===== DATA PROVIDED =====

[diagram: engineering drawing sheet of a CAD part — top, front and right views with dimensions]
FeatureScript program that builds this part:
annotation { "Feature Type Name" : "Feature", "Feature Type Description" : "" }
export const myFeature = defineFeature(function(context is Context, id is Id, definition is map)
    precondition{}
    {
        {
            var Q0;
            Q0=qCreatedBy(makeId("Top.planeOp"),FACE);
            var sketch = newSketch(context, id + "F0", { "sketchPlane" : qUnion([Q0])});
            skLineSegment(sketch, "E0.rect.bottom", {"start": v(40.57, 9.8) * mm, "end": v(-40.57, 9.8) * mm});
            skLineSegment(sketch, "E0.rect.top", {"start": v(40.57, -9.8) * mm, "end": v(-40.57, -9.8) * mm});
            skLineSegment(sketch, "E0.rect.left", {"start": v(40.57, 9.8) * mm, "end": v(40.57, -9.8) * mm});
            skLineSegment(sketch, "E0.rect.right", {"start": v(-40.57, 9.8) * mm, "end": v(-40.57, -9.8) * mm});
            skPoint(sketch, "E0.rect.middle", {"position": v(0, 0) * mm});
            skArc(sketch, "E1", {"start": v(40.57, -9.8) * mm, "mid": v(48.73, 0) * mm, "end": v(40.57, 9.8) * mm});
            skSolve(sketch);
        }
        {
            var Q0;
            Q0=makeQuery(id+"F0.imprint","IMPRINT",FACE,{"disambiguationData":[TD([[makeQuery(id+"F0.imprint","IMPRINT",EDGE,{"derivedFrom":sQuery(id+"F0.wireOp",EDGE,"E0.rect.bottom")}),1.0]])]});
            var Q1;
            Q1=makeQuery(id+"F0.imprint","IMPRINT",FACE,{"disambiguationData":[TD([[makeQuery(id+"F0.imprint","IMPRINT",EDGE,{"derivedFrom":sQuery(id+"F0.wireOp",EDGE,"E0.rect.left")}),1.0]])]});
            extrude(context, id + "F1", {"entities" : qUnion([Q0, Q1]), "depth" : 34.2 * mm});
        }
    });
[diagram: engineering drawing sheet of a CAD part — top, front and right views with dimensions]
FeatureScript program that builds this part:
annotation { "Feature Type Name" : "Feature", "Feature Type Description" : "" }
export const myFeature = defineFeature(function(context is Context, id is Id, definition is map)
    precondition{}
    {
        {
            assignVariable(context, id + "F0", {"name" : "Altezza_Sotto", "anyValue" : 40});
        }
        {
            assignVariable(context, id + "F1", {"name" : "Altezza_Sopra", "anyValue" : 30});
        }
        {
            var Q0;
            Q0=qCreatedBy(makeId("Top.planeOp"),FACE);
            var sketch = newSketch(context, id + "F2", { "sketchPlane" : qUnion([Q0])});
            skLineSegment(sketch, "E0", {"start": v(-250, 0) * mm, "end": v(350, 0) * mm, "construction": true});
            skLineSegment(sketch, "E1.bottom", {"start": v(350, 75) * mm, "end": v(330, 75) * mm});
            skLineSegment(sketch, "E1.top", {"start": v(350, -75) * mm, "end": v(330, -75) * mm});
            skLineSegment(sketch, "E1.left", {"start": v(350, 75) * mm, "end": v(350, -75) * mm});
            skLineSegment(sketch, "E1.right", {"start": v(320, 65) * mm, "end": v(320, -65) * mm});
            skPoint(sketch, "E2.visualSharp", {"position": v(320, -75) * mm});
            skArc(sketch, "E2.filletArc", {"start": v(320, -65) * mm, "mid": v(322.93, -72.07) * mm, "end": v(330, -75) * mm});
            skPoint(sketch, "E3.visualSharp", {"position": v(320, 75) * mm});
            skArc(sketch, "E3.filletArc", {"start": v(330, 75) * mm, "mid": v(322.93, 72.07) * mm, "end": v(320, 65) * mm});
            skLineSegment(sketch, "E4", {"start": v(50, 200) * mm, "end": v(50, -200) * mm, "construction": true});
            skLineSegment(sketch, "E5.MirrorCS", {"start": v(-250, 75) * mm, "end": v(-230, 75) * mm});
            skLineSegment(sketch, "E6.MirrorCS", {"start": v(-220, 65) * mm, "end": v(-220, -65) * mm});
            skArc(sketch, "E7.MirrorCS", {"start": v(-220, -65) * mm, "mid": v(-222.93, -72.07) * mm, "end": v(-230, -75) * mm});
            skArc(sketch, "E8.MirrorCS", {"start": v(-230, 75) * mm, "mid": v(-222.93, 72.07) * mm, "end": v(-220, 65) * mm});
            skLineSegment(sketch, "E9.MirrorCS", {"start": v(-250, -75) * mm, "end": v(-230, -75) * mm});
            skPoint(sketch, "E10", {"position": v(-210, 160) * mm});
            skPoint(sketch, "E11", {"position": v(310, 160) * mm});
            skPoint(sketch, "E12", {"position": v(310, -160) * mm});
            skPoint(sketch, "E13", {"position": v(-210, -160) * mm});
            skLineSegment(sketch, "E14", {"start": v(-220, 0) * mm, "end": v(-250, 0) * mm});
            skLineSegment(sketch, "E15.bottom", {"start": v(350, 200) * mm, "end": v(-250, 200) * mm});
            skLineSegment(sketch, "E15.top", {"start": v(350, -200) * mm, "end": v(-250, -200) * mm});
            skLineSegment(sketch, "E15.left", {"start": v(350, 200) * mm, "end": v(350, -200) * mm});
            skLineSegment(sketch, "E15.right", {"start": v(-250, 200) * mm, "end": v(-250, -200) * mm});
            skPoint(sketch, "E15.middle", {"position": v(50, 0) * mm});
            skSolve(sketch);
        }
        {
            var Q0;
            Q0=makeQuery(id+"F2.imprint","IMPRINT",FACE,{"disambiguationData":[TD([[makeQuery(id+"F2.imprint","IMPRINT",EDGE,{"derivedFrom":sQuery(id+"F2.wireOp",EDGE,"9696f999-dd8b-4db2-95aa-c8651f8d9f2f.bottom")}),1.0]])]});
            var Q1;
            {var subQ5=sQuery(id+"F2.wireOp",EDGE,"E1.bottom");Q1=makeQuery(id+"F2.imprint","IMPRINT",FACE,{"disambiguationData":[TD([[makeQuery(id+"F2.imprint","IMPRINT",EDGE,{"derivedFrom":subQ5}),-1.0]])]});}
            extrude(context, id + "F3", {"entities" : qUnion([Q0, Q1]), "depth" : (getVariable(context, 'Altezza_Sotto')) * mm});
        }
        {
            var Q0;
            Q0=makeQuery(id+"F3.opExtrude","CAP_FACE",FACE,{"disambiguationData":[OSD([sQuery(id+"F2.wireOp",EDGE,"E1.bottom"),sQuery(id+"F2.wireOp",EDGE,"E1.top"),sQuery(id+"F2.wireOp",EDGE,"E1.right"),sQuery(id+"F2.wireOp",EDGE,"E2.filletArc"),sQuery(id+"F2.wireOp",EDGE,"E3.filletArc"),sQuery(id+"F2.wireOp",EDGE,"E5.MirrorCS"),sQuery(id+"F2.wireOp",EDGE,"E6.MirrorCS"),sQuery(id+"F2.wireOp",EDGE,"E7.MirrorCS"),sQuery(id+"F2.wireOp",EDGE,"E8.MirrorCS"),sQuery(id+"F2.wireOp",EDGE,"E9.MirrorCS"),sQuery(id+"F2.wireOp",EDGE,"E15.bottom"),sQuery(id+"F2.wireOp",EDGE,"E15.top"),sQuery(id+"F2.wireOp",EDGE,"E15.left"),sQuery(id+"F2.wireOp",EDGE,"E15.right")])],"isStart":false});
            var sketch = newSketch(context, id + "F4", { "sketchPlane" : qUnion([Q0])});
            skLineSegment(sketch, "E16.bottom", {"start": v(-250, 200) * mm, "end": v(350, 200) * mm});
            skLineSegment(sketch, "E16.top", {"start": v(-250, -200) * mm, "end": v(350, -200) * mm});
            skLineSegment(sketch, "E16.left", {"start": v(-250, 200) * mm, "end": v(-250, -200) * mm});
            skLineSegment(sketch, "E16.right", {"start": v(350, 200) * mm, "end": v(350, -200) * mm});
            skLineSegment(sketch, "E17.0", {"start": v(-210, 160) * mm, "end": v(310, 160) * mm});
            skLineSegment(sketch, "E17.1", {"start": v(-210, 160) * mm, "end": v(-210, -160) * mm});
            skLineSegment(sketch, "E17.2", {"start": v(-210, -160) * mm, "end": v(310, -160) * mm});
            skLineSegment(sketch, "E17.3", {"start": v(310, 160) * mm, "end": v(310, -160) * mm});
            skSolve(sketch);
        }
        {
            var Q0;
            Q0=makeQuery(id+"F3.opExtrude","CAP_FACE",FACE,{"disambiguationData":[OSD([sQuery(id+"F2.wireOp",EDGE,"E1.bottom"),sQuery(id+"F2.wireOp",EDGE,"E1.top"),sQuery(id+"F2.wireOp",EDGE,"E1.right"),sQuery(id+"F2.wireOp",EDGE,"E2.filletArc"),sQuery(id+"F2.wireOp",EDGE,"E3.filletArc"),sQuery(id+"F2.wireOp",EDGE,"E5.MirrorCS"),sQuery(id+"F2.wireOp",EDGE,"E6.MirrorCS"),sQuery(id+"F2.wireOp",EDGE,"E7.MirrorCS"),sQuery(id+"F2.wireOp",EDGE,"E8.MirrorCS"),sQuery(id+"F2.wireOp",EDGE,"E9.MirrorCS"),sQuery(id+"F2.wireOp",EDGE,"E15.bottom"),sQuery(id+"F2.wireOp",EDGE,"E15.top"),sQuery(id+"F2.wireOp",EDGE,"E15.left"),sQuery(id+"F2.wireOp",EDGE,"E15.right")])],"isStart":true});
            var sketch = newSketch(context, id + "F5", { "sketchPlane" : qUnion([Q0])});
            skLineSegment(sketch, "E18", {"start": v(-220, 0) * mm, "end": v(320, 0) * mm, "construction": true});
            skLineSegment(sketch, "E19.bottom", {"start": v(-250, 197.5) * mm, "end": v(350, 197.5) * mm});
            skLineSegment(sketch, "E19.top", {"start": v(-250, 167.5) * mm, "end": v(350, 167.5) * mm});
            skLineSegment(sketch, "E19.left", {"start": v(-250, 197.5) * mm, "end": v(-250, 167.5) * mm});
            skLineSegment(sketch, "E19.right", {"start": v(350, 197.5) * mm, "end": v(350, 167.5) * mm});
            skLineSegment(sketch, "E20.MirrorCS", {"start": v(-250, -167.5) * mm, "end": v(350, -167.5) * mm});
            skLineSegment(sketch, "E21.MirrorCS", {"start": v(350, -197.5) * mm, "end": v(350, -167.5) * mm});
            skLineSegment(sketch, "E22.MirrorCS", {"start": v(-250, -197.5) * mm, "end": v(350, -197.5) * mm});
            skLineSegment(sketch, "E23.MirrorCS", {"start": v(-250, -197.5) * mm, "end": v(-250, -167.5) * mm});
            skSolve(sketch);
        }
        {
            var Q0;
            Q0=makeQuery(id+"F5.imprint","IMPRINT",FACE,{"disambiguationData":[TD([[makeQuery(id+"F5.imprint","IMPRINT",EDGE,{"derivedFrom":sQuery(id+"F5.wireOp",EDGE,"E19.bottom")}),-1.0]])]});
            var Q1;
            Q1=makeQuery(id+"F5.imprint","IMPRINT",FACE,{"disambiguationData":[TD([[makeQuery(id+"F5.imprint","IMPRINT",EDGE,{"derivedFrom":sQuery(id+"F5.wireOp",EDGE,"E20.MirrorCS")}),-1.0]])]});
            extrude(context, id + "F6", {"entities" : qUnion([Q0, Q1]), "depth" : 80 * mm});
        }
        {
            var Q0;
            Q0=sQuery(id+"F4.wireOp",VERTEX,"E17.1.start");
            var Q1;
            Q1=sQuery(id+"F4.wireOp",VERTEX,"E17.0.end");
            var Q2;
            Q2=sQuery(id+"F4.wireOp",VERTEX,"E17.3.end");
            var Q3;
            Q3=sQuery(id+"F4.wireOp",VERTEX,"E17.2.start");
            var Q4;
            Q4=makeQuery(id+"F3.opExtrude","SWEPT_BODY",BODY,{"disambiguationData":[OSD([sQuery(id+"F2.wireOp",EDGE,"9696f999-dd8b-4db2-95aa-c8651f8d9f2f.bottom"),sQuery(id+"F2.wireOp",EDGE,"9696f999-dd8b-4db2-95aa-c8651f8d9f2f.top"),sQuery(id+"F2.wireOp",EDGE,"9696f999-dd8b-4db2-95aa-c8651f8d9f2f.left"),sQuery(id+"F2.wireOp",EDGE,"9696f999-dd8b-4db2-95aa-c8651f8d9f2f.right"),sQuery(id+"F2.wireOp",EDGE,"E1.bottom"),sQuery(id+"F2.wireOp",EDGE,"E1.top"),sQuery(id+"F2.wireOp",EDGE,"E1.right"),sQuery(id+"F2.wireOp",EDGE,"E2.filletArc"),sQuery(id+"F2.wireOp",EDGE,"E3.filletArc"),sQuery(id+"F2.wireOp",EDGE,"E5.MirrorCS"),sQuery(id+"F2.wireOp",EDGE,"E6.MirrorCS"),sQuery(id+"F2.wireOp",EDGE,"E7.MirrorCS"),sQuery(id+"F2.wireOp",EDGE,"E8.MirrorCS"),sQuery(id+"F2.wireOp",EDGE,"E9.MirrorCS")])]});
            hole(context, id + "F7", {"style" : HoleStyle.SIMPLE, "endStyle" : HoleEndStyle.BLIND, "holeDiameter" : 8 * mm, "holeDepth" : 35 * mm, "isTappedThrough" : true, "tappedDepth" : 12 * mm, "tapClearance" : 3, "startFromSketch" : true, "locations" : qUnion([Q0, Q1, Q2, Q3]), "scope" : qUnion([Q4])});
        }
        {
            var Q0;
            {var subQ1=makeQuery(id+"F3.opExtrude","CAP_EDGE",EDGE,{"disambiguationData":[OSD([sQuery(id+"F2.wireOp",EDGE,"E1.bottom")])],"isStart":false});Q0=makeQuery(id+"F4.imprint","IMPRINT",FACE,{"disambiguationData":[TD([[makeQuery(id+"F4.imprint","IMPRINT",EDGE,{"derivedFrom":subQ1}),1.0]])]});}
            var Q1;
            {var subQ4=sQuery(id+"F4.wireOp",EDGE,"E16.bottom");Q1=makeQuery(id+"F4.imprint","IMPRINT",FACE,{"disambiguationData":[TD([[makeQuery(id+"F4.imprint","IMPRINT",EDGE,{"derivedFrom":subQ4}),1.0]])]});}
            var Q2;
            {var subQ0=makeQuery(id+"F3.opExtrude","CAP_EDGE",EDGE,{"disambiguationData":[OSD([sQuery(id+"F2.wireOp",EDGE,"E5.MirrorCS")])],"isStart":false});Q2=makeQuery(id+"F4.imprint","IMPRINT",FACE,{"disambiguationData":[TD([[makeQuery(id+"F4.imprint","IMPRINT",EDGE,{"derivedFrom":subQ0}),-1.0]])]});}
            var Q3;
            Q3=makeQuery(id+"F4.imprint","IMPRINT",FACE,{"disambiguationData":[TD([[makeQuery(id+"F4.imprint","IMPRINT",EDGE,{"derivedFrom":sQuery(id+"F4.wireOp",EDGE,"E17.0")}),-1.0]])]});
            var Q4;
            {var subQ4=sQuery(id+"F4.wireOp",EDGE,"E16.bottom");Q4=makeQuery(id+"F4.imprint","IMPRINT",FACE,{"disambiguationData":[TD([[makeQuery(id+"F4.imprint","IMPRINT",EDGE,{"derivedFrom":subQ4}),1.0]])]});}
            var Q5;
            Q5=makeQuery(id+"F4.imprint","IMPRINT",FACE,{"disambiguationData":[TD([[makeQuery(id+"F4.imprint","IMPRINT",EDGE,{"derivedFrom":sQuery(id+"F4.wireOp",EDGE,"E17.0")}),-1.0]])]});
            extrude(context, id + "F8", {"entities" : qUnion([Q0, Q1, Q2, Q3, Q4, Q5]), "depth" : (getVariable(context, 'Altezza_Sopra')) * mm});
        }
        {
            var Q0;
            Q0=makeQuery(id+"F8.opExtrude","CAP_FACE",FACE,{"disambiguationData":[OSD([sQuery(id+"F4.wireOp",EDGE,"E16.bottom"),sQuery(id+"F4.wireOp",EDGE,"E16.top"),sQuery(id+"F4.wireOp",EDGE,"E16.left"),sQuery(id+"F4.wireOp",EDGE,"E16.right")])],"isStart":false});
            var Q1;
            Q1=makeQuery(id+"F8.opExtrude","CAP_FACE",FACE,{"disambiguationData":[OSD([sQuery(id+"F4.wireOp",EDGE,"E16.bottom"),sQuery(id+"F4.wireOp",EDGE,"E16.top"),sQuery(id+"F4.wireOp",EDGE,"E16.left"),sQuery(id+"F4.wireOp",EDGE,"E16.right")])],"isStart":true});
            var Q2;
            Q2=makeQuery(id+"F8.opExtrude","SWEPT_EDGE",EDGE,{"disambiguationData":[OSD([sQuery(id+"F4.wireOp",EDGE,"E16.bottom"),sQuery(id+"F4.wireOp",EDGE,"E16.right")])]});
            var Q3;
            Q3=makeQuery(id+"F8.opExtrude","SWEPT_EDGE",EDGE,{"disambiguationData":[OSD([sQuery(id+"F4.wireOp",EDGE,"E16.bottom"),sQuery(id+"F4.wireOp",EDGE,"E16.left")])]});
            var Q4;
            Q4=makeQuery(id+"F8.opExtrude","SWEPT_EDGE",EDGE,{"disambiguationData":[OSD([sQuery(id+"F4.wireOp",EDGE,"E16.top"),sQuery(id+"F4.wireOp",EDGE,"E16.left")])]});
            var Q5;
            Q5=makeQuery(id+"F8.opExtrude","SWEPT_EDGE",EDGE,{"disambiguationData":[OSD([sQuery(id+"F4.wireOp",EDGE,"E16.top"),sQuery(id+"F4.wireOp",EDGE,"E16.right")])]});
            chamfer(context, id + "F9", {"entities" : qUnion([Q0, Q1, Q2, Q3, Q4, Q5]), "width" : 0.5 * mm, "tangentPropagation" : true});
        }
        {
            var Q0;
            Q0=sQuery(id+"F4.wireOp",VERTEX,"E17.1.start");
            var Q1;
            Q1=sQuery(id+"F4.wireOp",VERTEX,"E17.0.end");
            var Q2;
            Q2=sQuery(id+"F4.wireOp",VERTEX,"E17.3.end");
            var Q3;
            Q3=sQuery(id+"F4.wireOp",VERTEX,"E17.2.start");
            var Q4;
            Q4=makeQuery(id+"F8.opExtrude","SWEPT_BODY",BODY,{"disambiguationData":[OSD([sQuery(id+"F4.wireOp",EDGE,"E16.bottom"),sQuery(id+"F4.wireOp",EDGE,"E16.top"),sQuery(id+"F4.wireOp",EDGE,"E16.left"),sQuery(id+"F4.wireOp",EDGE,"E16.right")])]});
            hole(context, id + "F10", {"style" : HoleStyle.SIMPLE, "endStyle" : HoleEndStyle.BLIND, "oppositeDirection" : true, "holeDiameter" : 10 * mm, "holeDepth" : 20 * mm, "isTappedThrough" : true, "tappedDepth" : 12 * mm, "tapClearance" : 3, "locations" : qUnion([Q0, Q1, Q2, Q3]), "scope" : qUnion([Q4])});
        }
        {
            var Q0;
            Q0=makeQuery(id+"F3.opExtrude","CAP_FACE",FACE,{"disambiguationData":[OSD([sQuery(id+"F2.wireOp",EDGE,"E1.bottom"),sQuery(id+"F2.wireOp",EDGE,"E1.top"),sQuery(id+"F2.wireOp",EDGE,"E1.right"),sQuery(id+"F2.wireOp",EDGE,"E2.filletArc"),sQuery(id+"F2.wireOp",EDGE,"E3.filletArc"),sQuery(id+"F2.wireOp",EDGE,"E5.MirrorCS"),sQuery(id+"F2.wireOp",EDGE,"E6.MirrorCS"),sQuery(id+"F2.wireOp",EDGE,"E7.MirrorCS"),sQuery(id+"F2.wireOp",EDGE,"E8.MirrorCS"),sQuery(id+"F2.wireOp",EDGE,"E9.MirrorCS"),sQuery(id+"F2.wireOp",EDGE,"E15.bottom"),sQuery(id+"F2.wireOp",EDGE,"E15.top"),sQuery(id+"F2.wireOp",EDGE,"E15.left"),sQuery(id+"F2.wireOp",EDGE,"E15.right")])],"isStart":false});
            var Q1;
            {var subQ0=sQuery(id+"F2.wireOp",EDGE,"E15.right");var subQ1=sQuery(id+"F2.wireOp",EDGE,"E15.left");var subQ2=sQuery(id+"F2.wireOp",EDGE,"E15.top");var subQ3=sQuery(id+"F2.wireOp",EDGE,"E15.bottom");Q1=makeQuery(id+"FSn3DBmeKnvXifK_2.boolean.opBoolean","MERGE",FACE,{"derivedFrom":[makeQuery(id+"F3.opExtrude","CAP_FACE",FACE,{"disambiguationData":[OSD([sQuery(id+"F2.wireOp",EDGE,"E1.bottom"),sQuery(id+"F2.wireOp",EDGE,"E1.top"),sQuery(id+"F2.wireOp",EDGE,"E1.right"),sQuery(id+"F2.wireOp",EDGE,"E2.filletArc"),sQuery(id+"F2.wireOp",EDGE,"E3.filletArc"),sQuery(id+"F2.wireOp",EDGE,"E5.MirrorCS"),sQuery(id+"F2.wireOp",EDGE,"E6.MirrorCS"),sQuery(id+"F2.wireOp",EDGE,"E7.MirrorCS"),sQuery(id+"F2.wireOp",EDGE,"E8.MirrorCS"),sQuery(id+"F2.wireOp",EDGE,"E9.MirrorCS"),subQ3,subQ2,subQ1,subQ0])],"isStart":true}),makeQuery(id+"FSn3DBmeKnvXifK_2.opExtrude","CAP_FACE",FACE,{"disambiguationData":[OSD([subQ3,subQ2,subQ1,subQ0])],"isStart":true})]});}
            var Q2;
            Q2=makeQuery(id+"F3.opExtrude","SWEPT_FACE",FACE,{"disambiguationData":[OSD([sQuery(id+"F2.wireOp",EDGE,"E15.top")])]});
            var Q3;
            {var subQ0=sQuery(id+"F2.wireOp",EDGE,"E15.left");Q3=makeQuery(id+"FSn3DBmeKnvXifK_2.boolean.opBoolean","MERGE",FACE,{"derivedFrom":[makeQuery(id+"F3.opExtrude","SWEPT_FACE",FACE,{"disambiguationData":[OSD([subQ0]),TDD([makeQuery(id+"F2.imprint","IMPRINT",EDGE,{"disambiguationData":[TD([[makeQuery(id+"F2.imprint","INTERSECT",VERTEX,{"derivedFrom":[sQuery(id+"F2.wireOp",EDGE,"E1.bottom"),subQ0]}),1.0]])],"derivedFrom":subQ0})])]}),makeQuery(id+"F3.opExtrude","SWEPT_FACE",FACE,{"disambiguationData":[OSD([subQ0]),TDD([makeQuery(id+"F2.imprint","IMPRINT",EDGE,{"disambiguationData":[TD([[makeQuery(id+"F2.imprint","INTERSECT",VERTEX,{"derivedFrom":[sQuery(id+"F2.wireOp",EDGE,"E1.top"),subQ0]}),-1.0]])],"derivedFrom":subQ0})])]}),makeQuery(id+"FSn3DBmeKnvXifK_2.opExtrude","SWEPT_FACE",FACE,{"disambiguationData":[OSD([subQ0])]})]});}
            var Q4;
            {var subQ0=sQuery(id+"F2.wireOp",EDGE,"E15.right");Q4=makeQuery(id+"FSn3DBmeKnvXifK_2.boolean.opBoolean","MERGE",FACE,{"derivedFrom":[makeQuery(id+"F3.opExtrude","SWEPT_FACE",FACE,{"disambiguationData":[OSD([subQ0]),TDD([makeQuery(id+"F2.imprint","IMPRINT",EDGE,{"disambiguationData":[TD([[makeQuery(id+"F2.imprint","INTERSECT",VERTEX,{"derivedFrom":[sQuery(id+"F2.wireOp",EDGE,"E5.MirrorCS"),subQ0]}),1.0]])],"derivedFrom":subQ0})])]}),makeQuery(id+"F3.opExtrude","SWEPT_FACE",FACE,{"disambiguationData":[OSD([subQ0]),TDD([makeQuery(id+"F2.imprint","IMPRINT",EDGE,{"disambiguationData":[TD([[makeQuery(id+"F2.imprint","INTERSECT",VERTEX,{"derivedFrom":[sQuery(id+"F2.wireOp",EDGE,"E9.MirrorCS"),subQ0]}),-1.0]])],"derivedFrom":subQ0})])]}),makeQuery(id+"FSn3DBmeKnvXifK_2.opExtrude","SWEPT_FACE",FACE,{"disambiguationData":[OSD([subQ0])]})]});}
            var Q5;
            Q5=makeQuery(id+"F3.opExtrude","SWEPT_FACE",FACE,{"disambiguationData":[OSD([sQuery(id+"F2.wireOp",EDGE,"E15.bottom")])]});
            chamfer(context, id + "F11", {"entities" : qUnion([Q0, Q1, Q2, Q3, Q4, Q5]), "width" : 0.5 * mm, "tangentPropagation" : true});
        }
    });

=====

• WRITTEN TASK
Extract every line of the material above that contains the string "hole".

• RESULT OF THIS EXERCISE
            hole(context, id + "F7", {"style" : HoleStyle.SIMPLE, "endStyle" : HoleEndStyle.BLIND, "holeDiameter" : 8 * mm, "holeDepth" : 35 * mm, "isTappedThrough" : true, "tappedDepth" : 12 * mm, "tapClearance" : 3, "startFromSketch" : true, "locations" : qUnion([Q0, Q1, Q2, Q3]), "scope" : qUnion([Q4])});
            hole(context, id + "F10", {"style" : HoleStyle.SIMPLE, "endStyle" : HoleEndStyle.BLIND, "oppositeDirection" : true, "holeDiameter" : 10 * mm, "holeDepth" : 20 * mm, "isTappedThrough" : true, "tappedDepth" : 12 * mm, "tapClearance" : 3, "locations" : qUnion([Q0, Q1, Q2, Q3]), "scope" : qUnion([Q4])});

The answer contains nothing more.